WHAT YOU WILL DO
Copy the records exactly. Include every line.
____________________
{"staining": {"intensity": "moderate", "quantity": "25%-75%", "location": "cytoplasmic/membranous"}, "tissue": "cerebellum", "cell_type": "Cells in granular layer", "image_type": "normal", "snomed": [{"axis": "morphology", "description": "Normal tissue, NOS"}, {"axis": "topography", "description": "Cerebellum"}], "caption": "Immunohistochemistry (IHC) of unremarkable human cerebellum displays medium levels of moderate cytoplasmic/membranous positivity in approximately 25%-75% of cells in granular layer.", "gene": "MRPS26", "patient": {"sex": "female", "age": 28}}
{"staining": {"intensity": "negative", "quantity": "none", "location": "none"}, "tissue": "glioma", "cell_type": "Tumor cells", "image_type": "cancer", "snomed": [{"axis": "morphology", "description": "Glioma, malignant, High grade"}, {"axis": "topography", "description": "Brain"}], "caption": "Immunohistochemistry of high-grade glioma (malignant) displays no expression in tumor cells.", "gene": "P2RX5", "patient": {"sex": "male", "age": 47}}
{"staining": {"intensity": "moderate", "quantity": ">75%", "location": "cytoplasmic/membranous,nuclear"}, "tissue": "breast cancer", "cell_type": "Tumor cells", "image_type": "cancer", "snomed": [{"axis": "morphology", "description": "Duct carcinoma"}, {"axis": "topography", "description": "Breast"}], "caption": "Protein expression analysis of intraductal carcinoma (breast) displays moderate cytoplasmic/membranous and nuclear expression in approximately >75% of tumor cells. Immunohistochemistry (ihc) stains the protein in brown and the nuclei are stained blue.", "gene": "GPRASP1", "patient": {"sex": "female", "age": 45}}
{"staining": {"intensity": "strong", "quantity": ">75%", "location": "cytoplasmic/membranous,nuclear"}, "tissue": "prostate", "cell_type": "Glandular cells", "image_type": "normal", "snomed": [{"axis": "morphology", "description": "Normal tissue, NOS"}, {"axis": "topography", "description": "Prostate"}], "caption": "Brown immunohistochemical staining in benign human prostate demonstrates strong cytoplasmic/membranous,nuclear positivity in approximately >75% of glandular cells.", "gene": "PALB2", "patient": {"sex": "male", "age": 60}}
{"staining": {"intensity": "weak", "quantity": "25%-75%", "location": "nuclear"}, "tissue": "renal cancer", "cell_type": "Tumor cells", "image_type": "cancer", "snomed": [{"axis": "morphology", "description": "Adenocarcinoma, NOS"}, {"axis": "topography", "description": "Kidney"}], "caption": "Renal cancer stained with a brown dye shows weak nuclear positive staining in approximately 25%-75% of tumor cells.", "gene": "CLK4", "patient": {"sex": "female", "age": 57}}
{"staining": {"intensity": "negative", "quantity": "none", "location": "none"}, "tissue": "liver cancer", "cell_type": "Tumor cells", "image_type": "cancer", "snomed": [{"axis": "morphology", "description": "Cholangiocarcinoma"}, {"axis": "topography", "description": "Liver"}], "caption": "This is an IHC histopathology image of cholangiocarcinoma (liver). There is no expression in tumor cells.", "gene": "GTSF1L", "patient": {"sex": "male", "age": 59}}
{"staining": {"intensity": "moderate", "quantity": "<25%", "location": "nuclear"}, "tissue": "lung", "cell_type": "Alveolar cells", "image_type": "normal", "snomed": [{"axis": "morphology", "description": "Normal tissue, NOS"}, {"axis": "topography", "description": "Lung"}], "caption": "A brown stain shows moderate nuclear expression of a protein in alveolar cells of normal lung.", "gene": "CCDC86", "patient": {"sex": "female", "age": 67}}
____________________
FINISHED EXERCISE
{"staining": {"intensity": "moderate", "quantity": "25%-75%", "location": "cytoplasmic/membranous"}, "tissue": "cerebellum", "cell_type": "Cells in granular layer", "image_type": "normal", "snomed": [{"axis": "morphology", "description": "Normal tissue, NOS"}, {"axis": "topography", "description": "Cerebellum"}], "caption": "Immunohistochemistry (IHC) of unremarkable human cerebellum displays medium levels of moderate cytoplasmic/membranous positivity in approximately 25%-75% of cells in granular layer.", "gene": "MRPS26", "patient": {"sex": "female", "age": 28}}
{"staining": {"intensity": "negative", "quantity": "none", "location": "none"}, "tissue": "glioma", "cell_type": "Tumor cells", "image_type": "cancer", "snomed": [{"axis": "morphology", "description": "Glioma, malignant, High grade"}, {"axis": "topography", "description": "Brain"}], "caption": "Immunohistochemistry of high-grade glioma (malignant) displays no expression in tumor cells.", "gene": "P2RX5", "patient": {"sex": "male", "age": 47}}
{"staining": {"intensity": "moderate", "quantity": ">75%", "location": "cytoplasmic/membranous,nuclear"}, "tissue": "breast cancer", "cell_type": "Tumor cells", "image_type": "cancer", "snomed": [{"axis": "morphology", "description": "Duct carcinoma"}, {"axis": "topography", "description": "Breast"}], "caption": "Protein expression analysis of intraductal carcinoma (breast) displays moderate cytoplasmic/membranous and nuclear expression in approximately >75% of tumor cells. Immunohistochemistry (ihc) stains the protein in brown and the nuclei are stained blue.", "gene": "GPRASP1", "patient": {"sex": "female", "age": 45}}
{"staining": {"intensity": "strong", "quantity": ">75%", "location": "cytoplasmic/membranous,nuclear"}, "tissue": "prostate", "cell_type": "Glandular cells", "image_type": "normal", "snomed": [{"axis": "morphology", "description": "Normal tissue, NOS"}, {"axis": "topography", "description": "Prostate"}], "caption": "Brown immunohistochemical staining in benign human prostate demonstrates strong cytoplasmic/membranous,nuclear positivity in approximately >75% of glandular cells.", "gene": "PALB2", "patient": {"sex": "male", "age": 60}}
{"staining": {"intensity": "weak", "quantity": "25%-75%", "location": "nuclear"}, "tissue": "renal cancer", "cell_type": "Tumor cells", "image_type": "cancer", "snomed": [{"axis": "morphology", "description": "Adenocarcinoma, NOS"}, {"axis": "topography", "description": "Kidney"}], "caption": "Renal cancer stained with a brown dye shows weak nuclear positive staining in approximately 25%-75% of tumor cells.", "gene": "CLK4", "patient": {"sex": "female", "age": 57}}
{"staining": {"intensity": "negative", "quantity": "none", "location": "none"}, "tissue": "liver cancer", "cell_type": "Tumor cells", "image_type": "cancer", "snomed": [{"axis": "morphology", "description": "Cholangiocarcinoma"}, {"axis": "topography", "description": "Liver"}], "caption": "This is an IHC histopathology image of cholangiocarcinoma (liver). There is no expression in tumor cells.", "gene": "GTSF1L", "patient": {"sex": "male", "age": 59}}
{"staining": {"intensity": "moderate", "quantity": "<25%", "location": "nuclear"}, "tissue": "lung", "cell_type": "Alveolar cells", "image_type": "normal", "snomed": [{"axis": "morphology", "description": "Normal tissue, NOS"}, {"axis": "topography", "description": "Lung"}], "caption": "A brown stain shows moderate nuclear expression of a protein in alveolar cells of normal lung.", "gene": "CCDC86", "patient": {"sex": "female", "age": 67}}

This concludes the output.